It was understandable that, as soon as the draw was made for the Munster SHC on Monday, the bookmakers would make Limerick warm favourites for the semi-final clash against Cork.
While Cork haven’t lost a 70-minute championship game to the Shannonsiders since the 2013 Munster final, John Kiely’s team have won two of the last three All-Irelands, with the first of those coming after the extra-time win over Cork in the 2018 semi-final.
However, former Cork defender John Considine, who managed the last All-Ireland minor-winning Rebels side in 2001 and was in charge of the current U20s when they won the one-off U17 title in 2017, believes that there isn’t an insurmountable gap between the sides and that success for Cork could have a transformational effect in terms of belief.
“Cork will need some breaks to go their way and if they do, they’ll be competitive,” he says.
“But, at the same time, imagine if Cork beat Limerick – within a few hours, people would be saying that Cork are back and must be All-Ireland contenders.
“Last year, people were hopeful going in and there was a huge sense of deflation after the Waterford game. When you have players that don’t have All-Ireland medals, those reactions are amplified – if Cork were to win, you wouldn’t be writing Limerick off. When you’ve done it on the big day, you have that extra bit of capital.”
Reams of paper have gone towards breaking down the importance of mindset and confidence in influencing success in sport and in life. It’s something that Considine is well aware of.
“When I got on the Cork team, I never worried about being good enough to play fellas from outside of Cork,” he says.
“I was used to the Liam MacCarthy Cup coming to the school so much, so getting on the Cork team meant that you knew you were as good as anyone else.
“Belief plays a huge part. I went to secondary school in Sullivan’s Quay and Billy Morgan was our coach and he used to tell us about the poem . He couldn’t understand how lads would come in from the Barrs and Nemo, where they were used to winning and playing out of their skins, and then put on a Sully’s Quay jersey and think that, because the school hadn’t won anything in ages, they couldn’t do it.
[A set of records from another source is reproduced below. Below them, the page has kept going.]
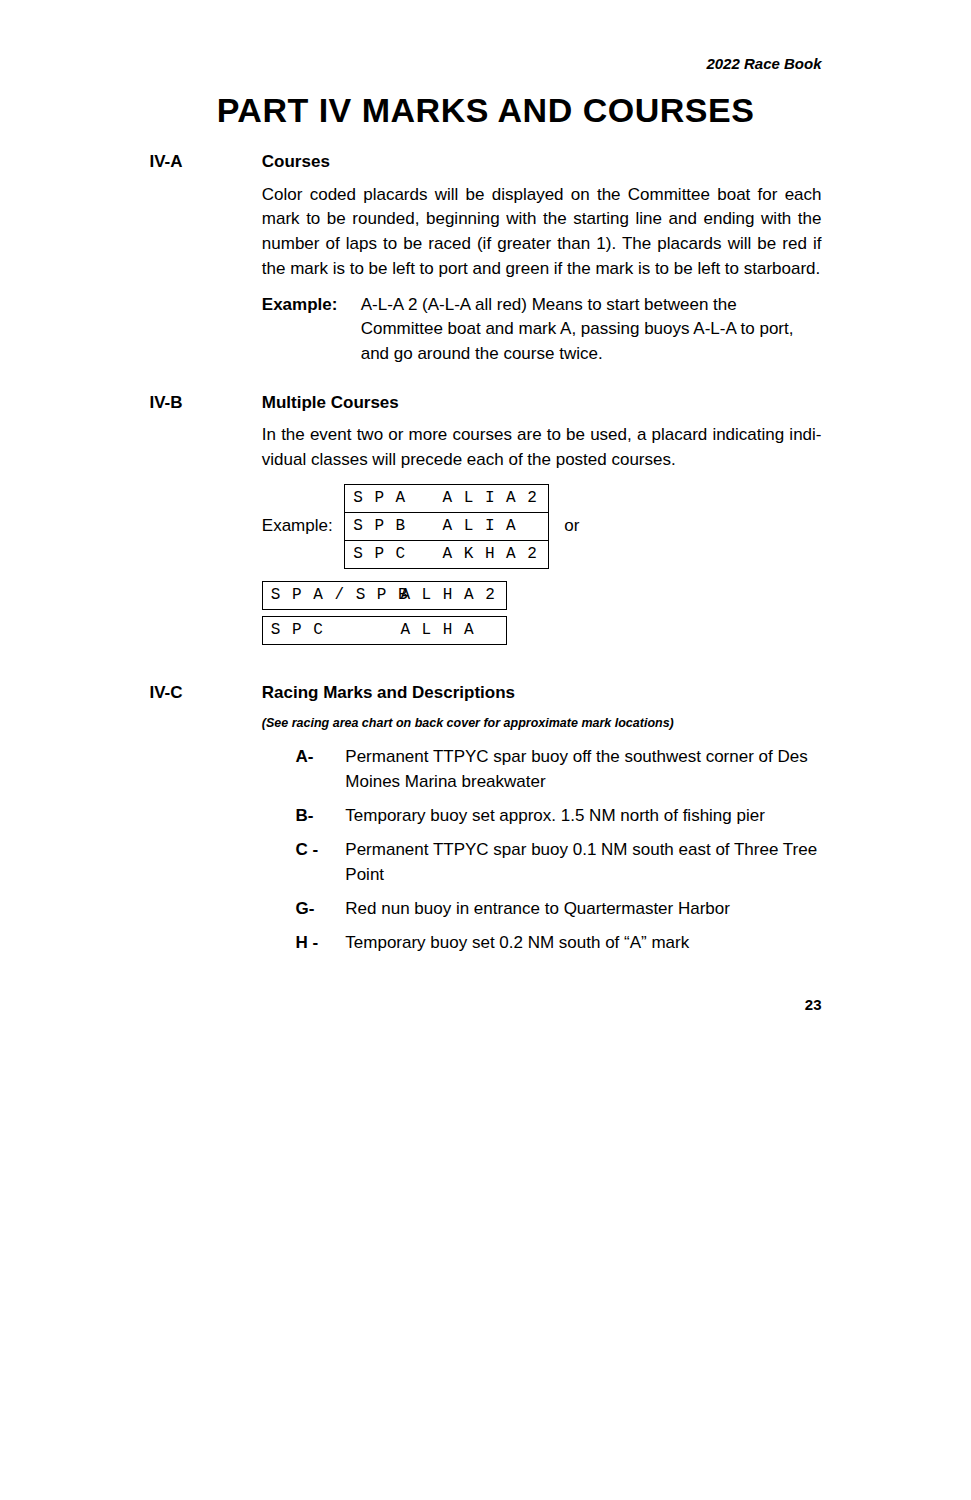2022 Race Book
PART IV MARKS AND COURSES
IV-A
Courses
Color coded placards will be displayed on the Committee boat for each mark to be rounded, beginning with the starting line and ending with the number of laps to be raced (if greater than 1). The placards will be red if the mark is to be left to port and green if the mark is to be left to starboard.
Example:
A-L-A 2 (A-L-A all red) Means to start between the Committee boat and mark A, passing buoys A-L-A to port, and go around the course twice.
IV-B
Multiple Courses
In the event two or more courses are to be used, a placard indicating individual classes will precede each of the posted courses.
Example:
S P A A L I A 2
S P B A L I A
S P C A K H A 2
or
S P A / S P B A L H A 2
S P C A L H A
IV-C
Racing Marks and Descriptions
(See racing area chart on back cover for approximate mark locations)
A-Permanent TTPYC spar buoy off the southwest corner of Des Moines Marina breakwater
B-Temporary buoy set approx. 1.5 NM north of fishing pier
C -Permanent TTPYC spar buoy 0.1 NM south east of Three Tree Point
G-Red nun buoy in entrance to Quartermaster Harbor
H -Temporary buoy set 0.2 NM south of “A” mark
23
“I was an impressionable young fella and I could see that he was right.
Last year, Cork had an up-and-down league and the same inconsistency plagued them in the championship.
“It’s very hard to draw a line through last year,” Considine says.
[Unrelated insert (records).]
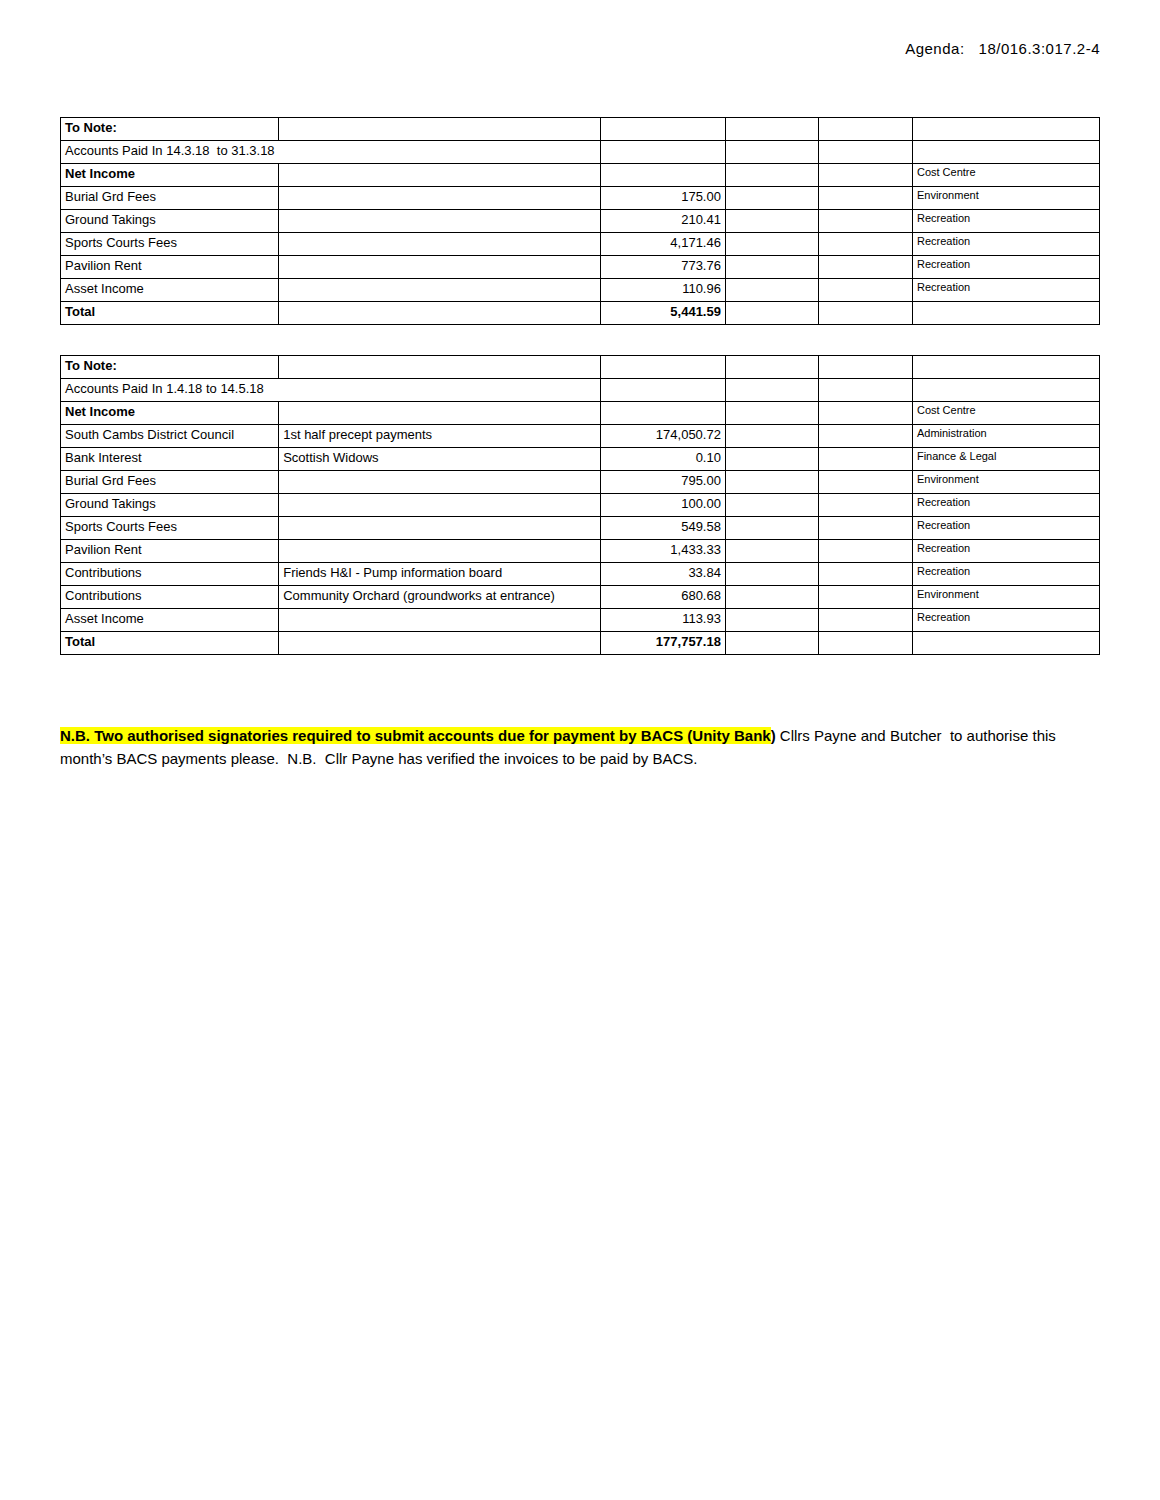Agenda: 18/016.3:017.2-4
| To Note: | | | | | |
| Accounts Paid In 14.3.18 to 31.3.18 | | | | |
| Net Income | | | | | Cost Centre |
| Burial Grd Fees | | 175.00 | | | Environment |
| Ground Takings | | 210.41 | | | Recreation |
| Sports Courts Fees | | 4,171.46 | | | Recreation |
| Pavilion Rent | | 773.76 | | | Recreation |
| Asset Income | | 110.96 | | | Recreation |
| Total | | 5,441.59 | | | |
| To Note: | | | | | |
| Accounts Paid In 1.4.18 to 14.5.18 | | | | |
| Net Income | | | | | Cost Centre |
| South Cambs District Council | 1st half precept payments | 174,050.72 | | | Administration |
| Bank Interest | Scottish Widows | 0.10 | | | Finance & Legal |
| Burial Grd Fees | | 795.00 | | | Environment |
| Ground Takings | | 100.00 | | | Recreation |
| Sports Courts Fees | | 549.58 | | | Recreation |
| Pavilion Rent | | 1,433.33 | | | Recreation |
| Contributions | Friends H&I - Pump information board | 33.84 | | | Recreation |
| Contributions | Community Orchard (groundworks at entrance) | 680.68 | | | Environment |
| Asset Income | | 113.93 | | | Recreation |
| Total | | 177,757.18 | | | |
N.B. Two authorised signatories required to submit accounts due for payment by BACS (Unity Bank) Cllrs Payne and Butcher to authorise this month’s BACS payments please. N.B. Cllr Payne has verified the invoices to be paid by BACS.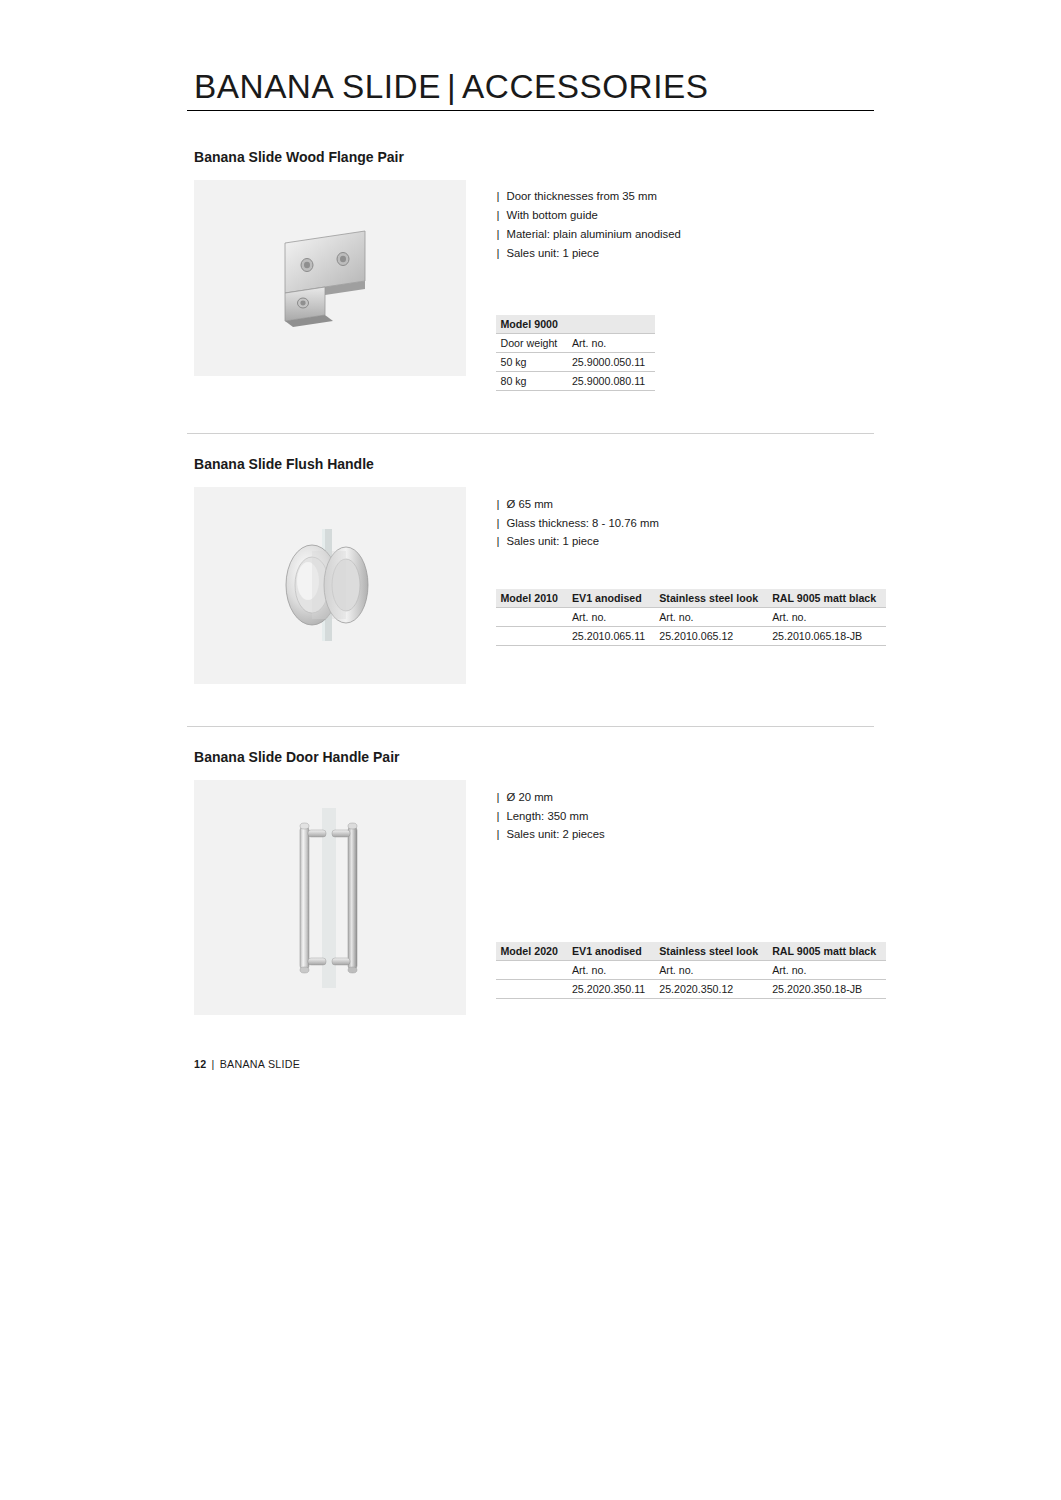BANANA SLIDE|ACCESSORIES
Banana Slide Wood Flange Pair
Door thicknesses from 35 mm
With bottom guide
Material: plain aluminium anodised
Sales unit: 1 piece
| Model 9000 | |
| --- | --- |
| Door weight | Art. no. |
| 50 kg | 25.9000.050.11 |
| 80 kg | 25.9000.080.11 |
Banana Slide Flush Handle
Ø 65 mm
Glass thickness: 8 - 10.76 mm
Sales unit: 1 piece
| Model 2010 | EV1 anodised | Stainless steel look | RAL 9005 matt black |
| --- | --- | --- | --- |
| | Art. no. | Art. no. | Art. no. |
| | 25.2010.065.11 | 25.2010.065.12 | 25.2010.065.18-JB |
Banana Slide Door Handle Pair
Ø 20 mm
Length: 350 mm
Sales unit: 2 pieces
| Model 2020 | EV1 anodised | Stainless steel look | RAL 9005 matt black |
| --- | --- | --- | --- |
| | Art. no. | Art. no. | Art. no. |
| | 25.2020.350.11 | 25.2020.350.12 | 25.2020.350.18-JB |
12|BANANA SLIDE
“You had the league at the start of the year and you were saying, ‘They’re doing some stuff well and some stuff not so well.’
“If you look at the games over the last number of years, you’re not going far unless you’re shooting 25 points and the general feeling about Cork is that they’re best in shootouts. On the downside, maybe they’re just giving away scores too easily.
“The biggest single thing that Cork have to overcome is that they don’t have guys with All-Ireland medals in the dressing room. They have it in the backroom team but not in the squad and that’s immeasurable.
“You look at the NFL – Tom Brady goes to Tampa, a 40-something-year-old man, but he brought an aura with him, ‘This guy knows how to win.’
“That’s a fixed obstacle and you can’t overcome that until you win one.”
To that end, an All-Ireland U20 victory when that final is played would be a huge step. Having worked with those players four years ago, Considine has full faith in their ability to progress.
“I’ve seen them and I know that they’re that good,” he says.
“Obviously, they’re not the finished article and they’ll have to mature and learn, but look at how they interchanged over the U20 championship.
“Look at what Alan Connolly did in the Cork senior championship final and he’s not guaranteed to be starting the All-Ireland final.
“All of those guys are coming and it’s probably too early. I don’t think that anyone would pick Cork over Limerick for the senior All-Ireland this year, but the gap isn’t as big as you might think.”